KP: I actually really enjoy it. I think it keeps what I do fresh and that's very important to me. So to be able to move between such extremes like that, it's like emptying the recycle bin on your computer. It's like washout and then you just start again. Often times the thought process for one piece will be going on while another piece is being written. I think that's really goes back to the different way that I'm kind of writing now, in that I can do that because if you're actually writing then it takes a different part of you to realise ideas than it does to come up with them. So it actually seems to work quite well. It means that I'm constantly thinking music.

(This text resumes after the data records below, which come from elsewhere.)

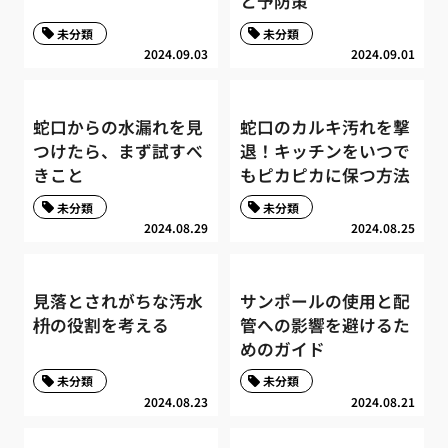
と予防策
未分類
未分類
2024.09.03
2024.09.01
蛇口からの水漏れを見
蛇口のカルキ汚れを撃
つけたら、まず試すべ
退！キッチンをいつで
きこと
もピカピカに保つ方法
未分類
未分類
2024.08.29
2024.08.25
見落とされがちな汚水
サンポールの使用と配
枡の役割を考える
管への影響を避けるた
めのガイド
未分類
未分類
2024.08.23
2024.08.21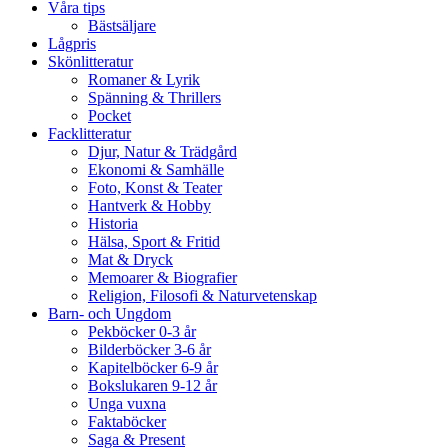
Våra tips
Bästsäljare
Lågpris
Skönlitteratur
Romaner & Lyrik
Spänning & Thrillers
Pocket
Facklitteratur
Djur, Natur & Trädgård
Ekonomi & Samhälle
Foto, Konst & Teater
Hantverk & Hobby
Historia
Hälsa, Sport & Fritid
Mat & Dryck
Memoarer & Biografier
Religion, Filosofi & Naturvetenskap
Barn- och Ungdom
Pekböcker 0-3 år
Bilderböcker 3-6 år
Kapitelböcker 6-9 år
Bokslukaren 9-12 år
Unga vuxna
Faktaböcker
Saga & Present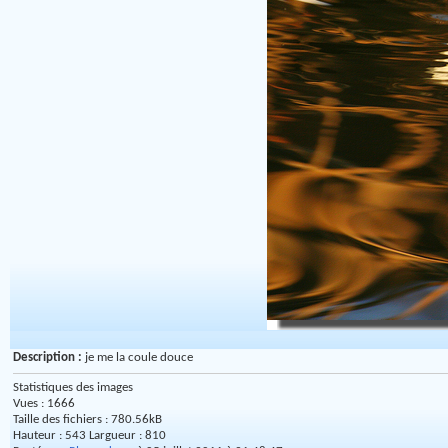
Description :
je me la coule douce
Statistiques des images
Vues : 1666
Taille des fichiers : 780.56kB
Hauteur : 543 Largueur : 810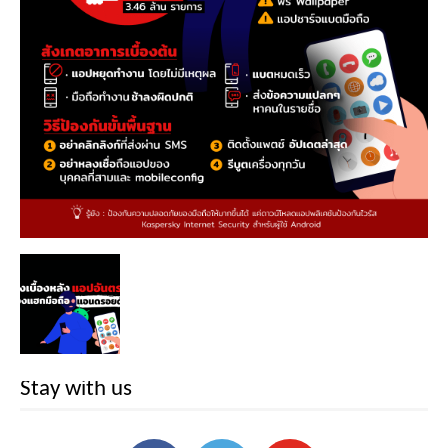
Stay with us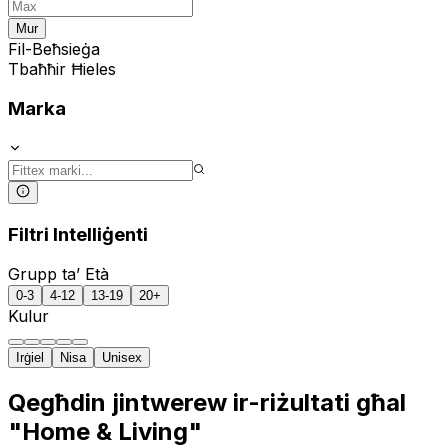
Mur
Fil-Beħsieġa
Tbaħħir Ħieles
Marka
Filtri Intelliġenti
Grupp ta’ Età
0-3
4-12
13-19
20+
Kulur
Irġiel
Nisa
Unisex
Qegħdin jintwerew ir-riżultati għal
"Home & Living"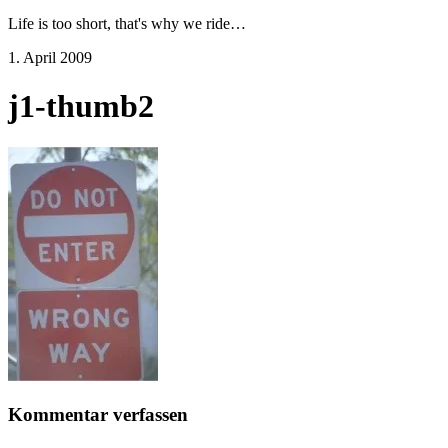
Life is too short, that's why we ride…
1. April 2009
j1-thumb2
Kommentar verfassen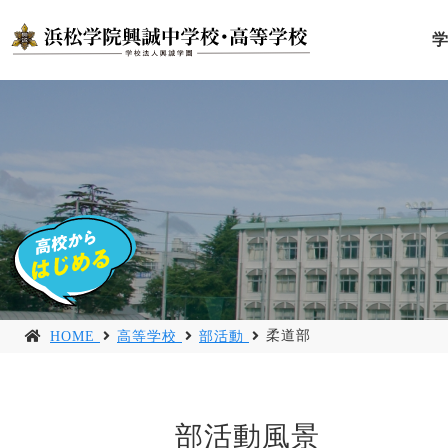
柔道部
HOME
高等学校
部活動
部活動風景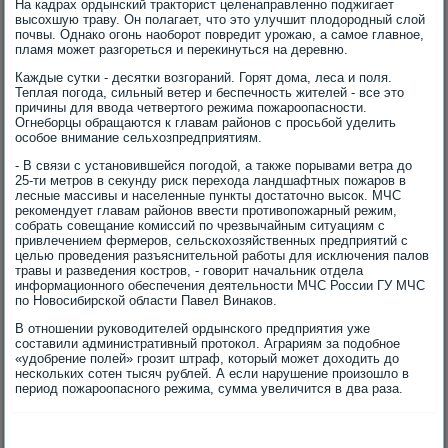
На кадрах ордынский тракторист целенаправленно поджигает
высохшую траву. Он полагает, что это улучшит плодородный слой
почвы. Однако огонь наоборот повредит урожаю, а самое главное,
пламя может разгореться и перекинуться на деревню.
Каждые сутки - десятки возгораний. Горят дома, леса и поля.
Теплая погода, сильный ветер и беспечность жителей - все это
причины для ввода четвертого режима пожароопасности.
Огнеборцы обращаются к главам районов с просьбой уделить
особое внимание сельхозпредприятиям.
- В связи с установившейся погодой, а также порывами ветра до
25-ти метров в секунду риск перехода ландшафтных пожаров в
лесные массивы и населенные пункты достаточно высок. МЧС
рекомендует главам районов ввести противопожарный режим,
собрать совещание комиссий по чрезвычайным ситуациям с
привлечением фермеров, сельскохозяйственных предприятий с
целью проведения разъяснительной работы для исключения палов
травы и разведения костров, - говорит начальник отдела
информационного обеспечения деятельности МЧС России ГУ МЧС
по Новосибирской области Павел Винаков.
В отношении руководителей ордынского предприятия уже
составили административный протокол. Аграриям за подобное
«удобрение полей» грозит штраф, который может доходить до
нескольких сотен тысяч рублей. А если нарушение произошло в
период пожароопасного режима, сумма увеличится в два раза.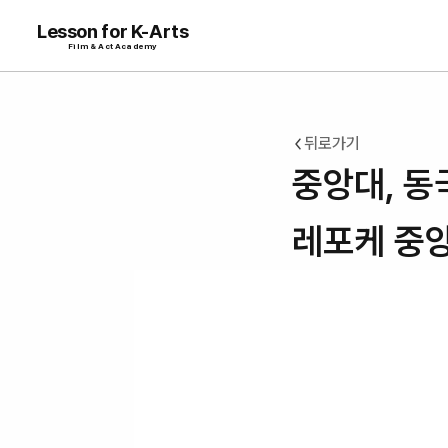
Lesson for K-Arts
Film & Act Academy
뒤로가기
중앙대, 동
레포케 중앙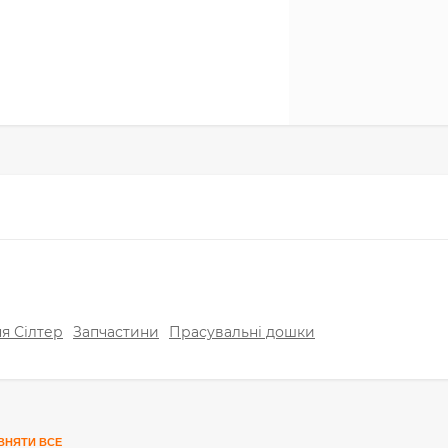
я Сілтер
Запчастини
Прасувальні дошки
ВНЯТИ ВСЕ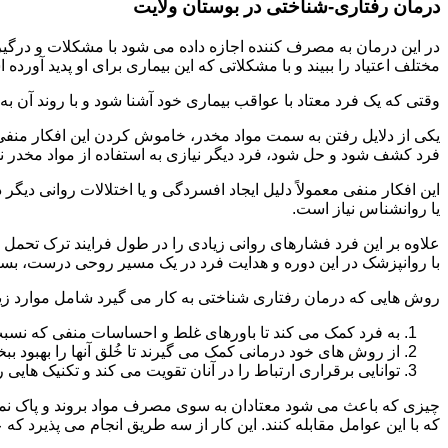
درمان رفتاری-شناختی در بوستان ولایت
مختلف اعتیاد را ببیند و با مشکلاتی که این بیماری برای او پدید آورده
وقتی که یک فرد معتاد با عواقب بیماری خود آشنا شود و با روند آن به خ
یکی از دلایل رفتن به سمت مواد مخدر، خاموش کردن این افکار منفی
فرد کشف شود و حل شود، فرد دیگر نیازی به استفاده از مواد مخدر نمی 
این افکار منفی معمولاً دلیل ایجاد افسردگی و یا اختلالات روانی دیگ
یا روانشناس نیاز است.
علاوه بر این فرد فشارهای روانی زیادی را در طول فرایند ترک تحمل 
با روانپزشک در این دوره و هدایت فرد در یک مسیر روحی درست، بسیار
روش هایی که درمان رفتاری شناختی به کار می گیرد شامل موارد زی
به فرد کمک می کند تا باورهای غلط و احساسات منفی که نسبت به
از روش های خود درمانی کمک می گیرند تا خُلق آنها را بهبود بب
توانایی برقراری ارتباط را در آنان تقویت می کند و تکنیک هایی ر
چیزی که باعث می شود معتادان به سوی مصرف مواد بروند و پاک نمان
که با این عوامل مقابله کنند. این کار از سه طریق انجام می پذیرد که ع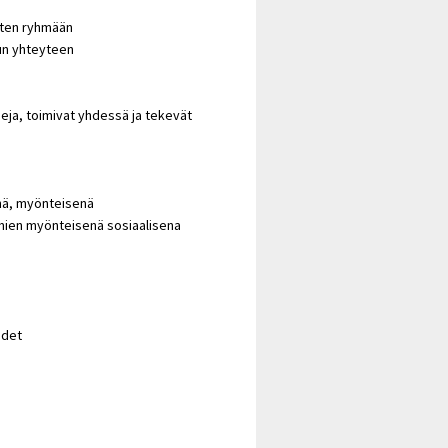
asten ryhmään
lun yhteyteen
seja, toimivat yhdessä ja tekevät
enä, myönteisenä
mien myönteisenä sosiaalisena
udet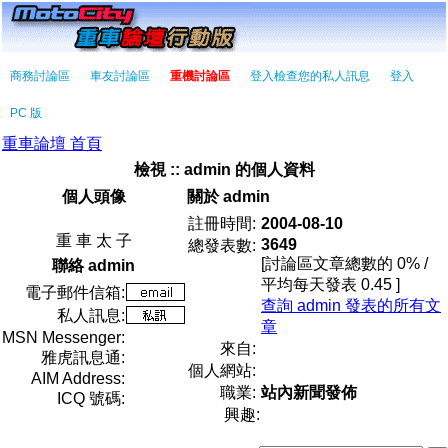
商務討論區
車友討論區
重機討論區
登入檢查您的私人訊息
登入
PC 版
重車論壇 首頁
檢視 :: admin 的個人資料
個人頭像
關於 admin
註冊時間:
2004-08-10
重 車 太 子
3649
總發表數:
[討論區文章總數的 0% /
聯絡 admin
平均每天發表 0.45 ]
電子郵件信箱:
查詢 admin 發表的所有文
私人訊息:
章
MSN Messenger:
來自:
雅虎訊息通:
個人網站:
AIM Address:
職業:
站內新聞發佈
ICQ 號碼:
興趣: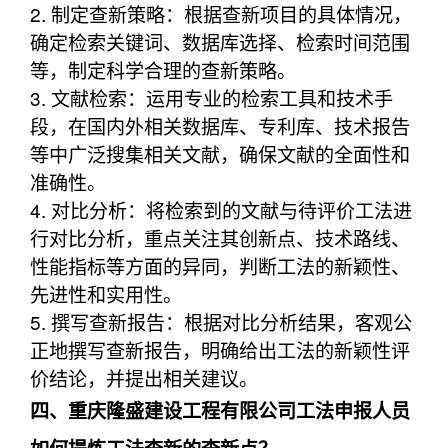
2. 制定查新策略：根据查新项目的具体情况，
确定检索关键词、数据库选择、检索时间范围
等，制定科学合理的查新策略。
3. 文献检索：运用专业的检索工具和技术手
段，在国内外相关数据库、专利库、技术报告
等中广泛搜集相关文献，确保文献的全面性和
准确性。
4. 对比分析：将检索到的文献与待评价工法进
行对比分析，重点关注其创新点、技术路线、
性能指标等方面的异同，判断工法的新颖性、
先进性和实用性。
5. 撰写查新报告：根据对比分析结果，客观公
正地撰写查新报告，明确给出工法的新颖性评
价结论，并提出相关建议。
四、重庆隆盛建设工程有限公司工法申报人员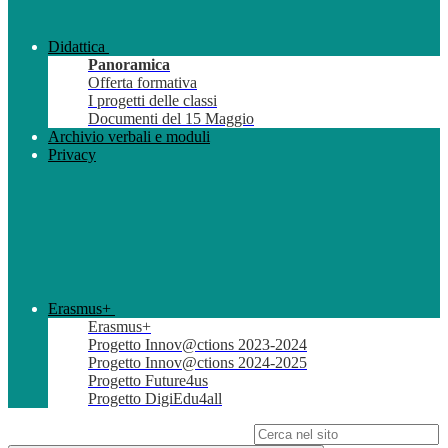
Didattica
Panoramica
Offerta formativa
I progetti delle classi
Documenti del 15 Maggio
Archivio verbali e moduli
Privacy
Erasmus+
Erasmus+
Progetto Innov@ctions 2023-2024
Progetto Innov@ctions 2024-2025
Progetto Future4us
Progetto DigiEdu4all
Campo di ricerca per le pagine del sito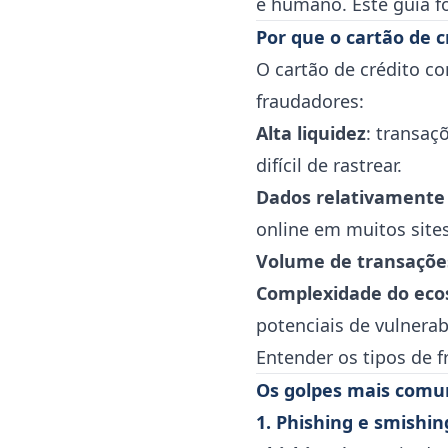
é humano. Este guia f
Por que o cartão de c
O cartão de crédito co
fraudadores:
Alta liquidez
: transa
difícil de rastrear.
Dados relativamente
online em muitos sites
Volume de transaçõe
Complexidade do eco
potenciais de vulnerab
Entender os tipos de f
Os golpes mais comun
1. Phishing e smishin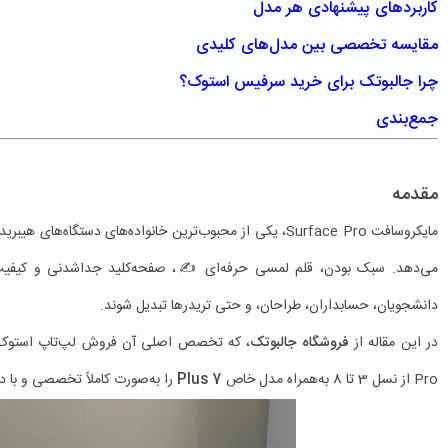
کاربردهای پیشنهادی هر مدل
مقایسه تخصصی بین مدل‌های کلیدی
چرا جالبوتک برای خرید سرفیس استوک؟
جمع‌بندی
مقدمه
مایکروسافت Surface Pro، یکی از محبوب‌ترین خانواده‌های دستگاه
می‌دهد. سبک بودن، قلم لمسی حرفه‌ای ✍️، صفحه‌کلید جداشدنی و کیفیت 
دانشجویان، حسابداران، طراحان، و حتی تریدرها تبدیل شوند.
در این مقاله از
فروشگاه جالبوتک
Pro از نسل 3 تا 8 به‌همراه مدل خاص
7 Plus
را به‌صورت کاملاً تخصصی و با د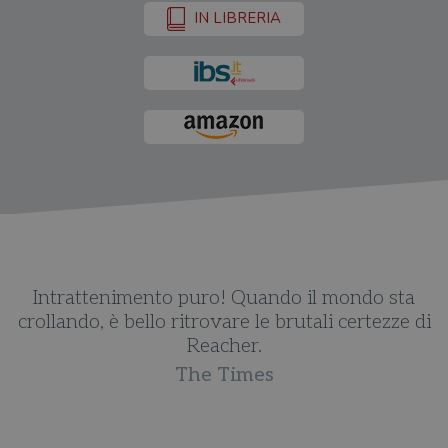
IN LIBRERIA
e
Intrattenimento puro! Quando il mondo sta
crollando, è bello ritrovare le brutali certezze di
Reacher.
The Times
e
o.
d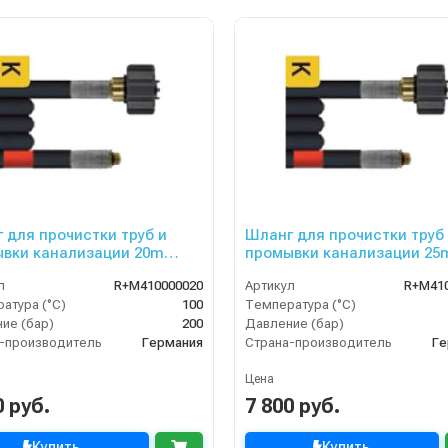
 для прочистки труб и
Шланг для прочистки труб
вки канализации 20m
промывки канализации 25
 200bar
DN05, 200bar
л
R+M410000020
Артикул
R+M41
атура (°C)
100
Температура (°C)
ие (бар)
200
Давление (бар)
-производитель
Германия
Страна-производитель
Ге
Цена
0 руб.
7 800 руб.
Купить
Купить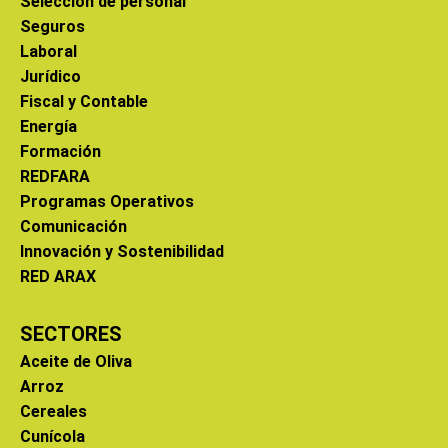
Selección de personal
Seguros
Laboral
Jurídico
Fiscal y Contable
Energía
Formación
REDFARA
Programas Operativos
Comunicación
Innovación y Sostenibilidad
RED ARAX
SECTORES
Aceite de Oliva
Arroz
Cereales
Cunícola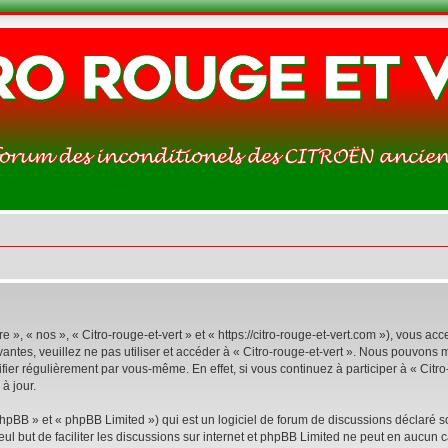
e », « nos », « Citro-rouge-et-vert » et « https://citro-rouge-et-vert.com »), vous 
antes, veuillez ne pas utiliser et accéder à « Citro-rouge-et-vert ». Nous pouvons
ier régulièrement par vous-même. En effet, si vous continuez à participer à « Citro
à jour.
pBB » et « phpBB Limited ») qui est un logiciel de forum de discussions déclaré s
eul but de faciliter les discussions sur internet et phpBB Limited ne peut en aucu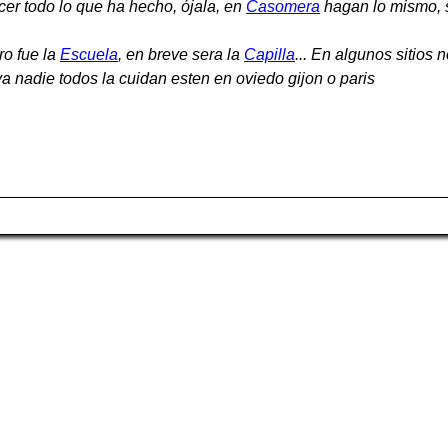
cer todo lo que ha hecho, ójala, en
Casomera
hagan lo mismo, 
ro fue la
Escuela
, en breve sera la
Capilla
... En algunos sitios 
 nadie todos la cuidan esten en oviedo gijon o paris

MQ: What about the challenge of working for a large-scale force like an orchestra? Was that any less concentrated a process or an experience for you?

KP: The process is completely different. The challenge I found with that was in maintaining my -- I can't put a word on this, concentration is the wrong word -- but because it takes so much time to actually write for such a large scale -- all the instruments! -- it was quite difficult to maintain the passion or the original driving force for the piece because it can sometimes get lost in the detail. So you're working on four bars for something like two hours just to notate them and suddenly you pull yourself back out of that and you try to look at the big piece again and you're saying 'Hang on a second…' So it is a very, very different process. And of course just the physical act of extracting parts; I'm not used to having to spend that amount of time when I consider a piece to be finished, to then have to turn around and do all of that. So I think in future I will allow myself more time for it.

MQ: So, a while before we see your opera.

KP: Yes, yes, might be a while. It might be an opera for one person.

MQ: Well we look forward to that. Karen, thank you very much.

Karen Power was interviewed on video by Michael Quinn in the Contemporary Music Centre, Dublin, on 29 May 2008.

The views expressed in this interview are those of the persons concerned and are not necessarily those of the Contemporary Music Centre.